- Native name: Philípphê Nguyễn Kim Điền
- Province: Huế
- See: Huế
- Appointed: 11 March 1968
- Term ended: 8 June 1988
- Predecessor: Pierre Martin Ngô Đình Thục
- Successor: Étienne Nguyễn Như Thể
- Previous posts: Apostolic Administrator of Huế & Titular Archbishop of Parium (1964-1968); Bishop of Cần Thơ (1960-1968);

Orders
- Ordination: 21 July 1947 by Marie Pierre Jean Cassaigne MEP
- Consecration: 11 January 1961 by Pierre Martin Ngô Đình Thục

Personal details
- Born: March 13, 1921 Long Đức, Trà Vinh province, Cochinchina, French Indochina
- Died: June 8, 1988 (aged 67) Ho Chi Minh City, Vietnam
- Buried: Phủ Cam Cathedral
- Motto: Omnia omnibus (All things to all men) (Nên mọi sự cho mọi người)

= Philippe Nguyễn Kim Điền =

Vietnamese Catholic prelate (1921–1988)

Philippe Nguyễn Kim Điền was a Vietnamese Catholic prelate who served as the second Archbishop of Huế from 1968 to 1988, during the country's period of late 20th-century wars and eventual reunification.

==Biography==
Nguyễn Kim Điền was born on March 13, 1921, in Long Đức, Vietnam. After being ordained a priest in 1947 and serving as a professor and later rector of the seminary, he joined the Little Brothers of Jesus. After joining the order for sometime, Dien worked as a street cleaner and a rag picker in Saigon. He was appointed Bishop of Cần Thơ in 1960 at the recommendation of the previous bishop and his friend, Paul Nguyễn Văn Bình, who was appointed Archbishop of Saigon. He later became the Apostolic Administrator of Huế and Titular Archbishop of Pario in 1964 after the 1963 South Vietnamese coup d'état left Archbishop Pierre Martin Ngô Đình Thục unable to return from the Second Vatican Council in Rome. He ultimately succeeded Thục after being appointed Archbishop of Huế in 1968.
He served as a Council Father during the Second Vatican Council on sessions one though four.
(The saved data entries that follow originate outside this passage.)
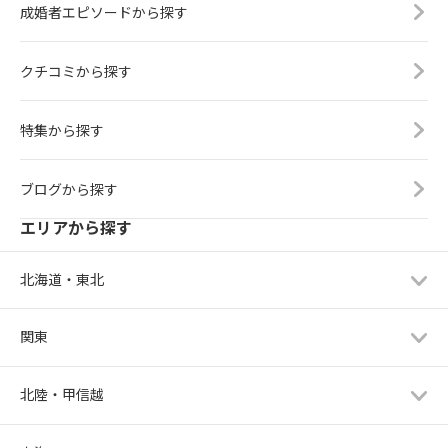
成婚者エピソードから探す
クチコミから探す
特集から探す
ブログから探す
エリアから探す
北海道・東北
関東
北陸・甲信越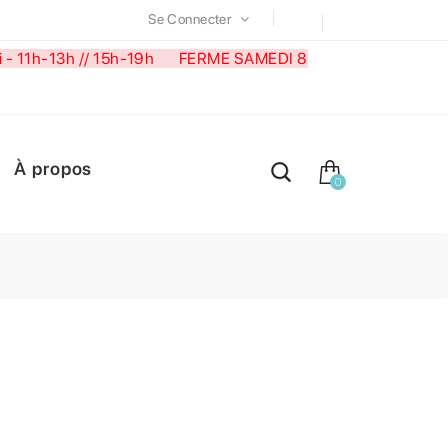
Se Connecter
medi - 11h-13h // 15h-19h FERME SAMEDI 8
À propos
0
During his tenure as archbishop, he kept the Roman Catholic community together facing government efforts to control the church after Vietnam's reunification. He kept the local community strong amid seminary closures and the forced “reeducation” of many priests. The Vietnamese government formed the “Committee for the Solidarity of Patriotic Vietnamese Catholics” in 1983, attempting to separate the Vietnamese Roman Catholic church from Rome's papal authority. Điền was opposed to this committee and was placed under house arrest in 1984 until his death in 1988.
During his house arrest, he continued to circulate letters among parishioners “and the authorities apparently made no serious attempt to replace him”. Priests and nuns were reported to have been arrested for distributing his statements clandestinely in Vietnam. These were also smuggled abroad. Điền was highly regarded in Vietnam. He was never a fervent anti-communist; he was a "priest of the people" who embraced the social reforms that came as a result of Vatican II. He was, however, critical of the government's policies and denounced the restrictions on Mass and other religious ceremonies, the anti-Catholic message children received in school, and the fact that Catholics were discriminated against when seeking employment. At one point during his tenure, he was placed under surveillance and two priests under his authority were arrested.

Being under house arrest prevented him from attending the 1986 Vatican Congregation for the Evangelization of Peoples; this prohibition would merit a formal protest from cardinals and bishops from 40 countries.
Điền died of an illness in hospital in Ho Chi Minh City on June 8, 1988.

His tomb is located to the left inside the Phủ Cam Cathedral in Huế.

Điền was a priest for 40.8 years and a bishop for 27.3 years.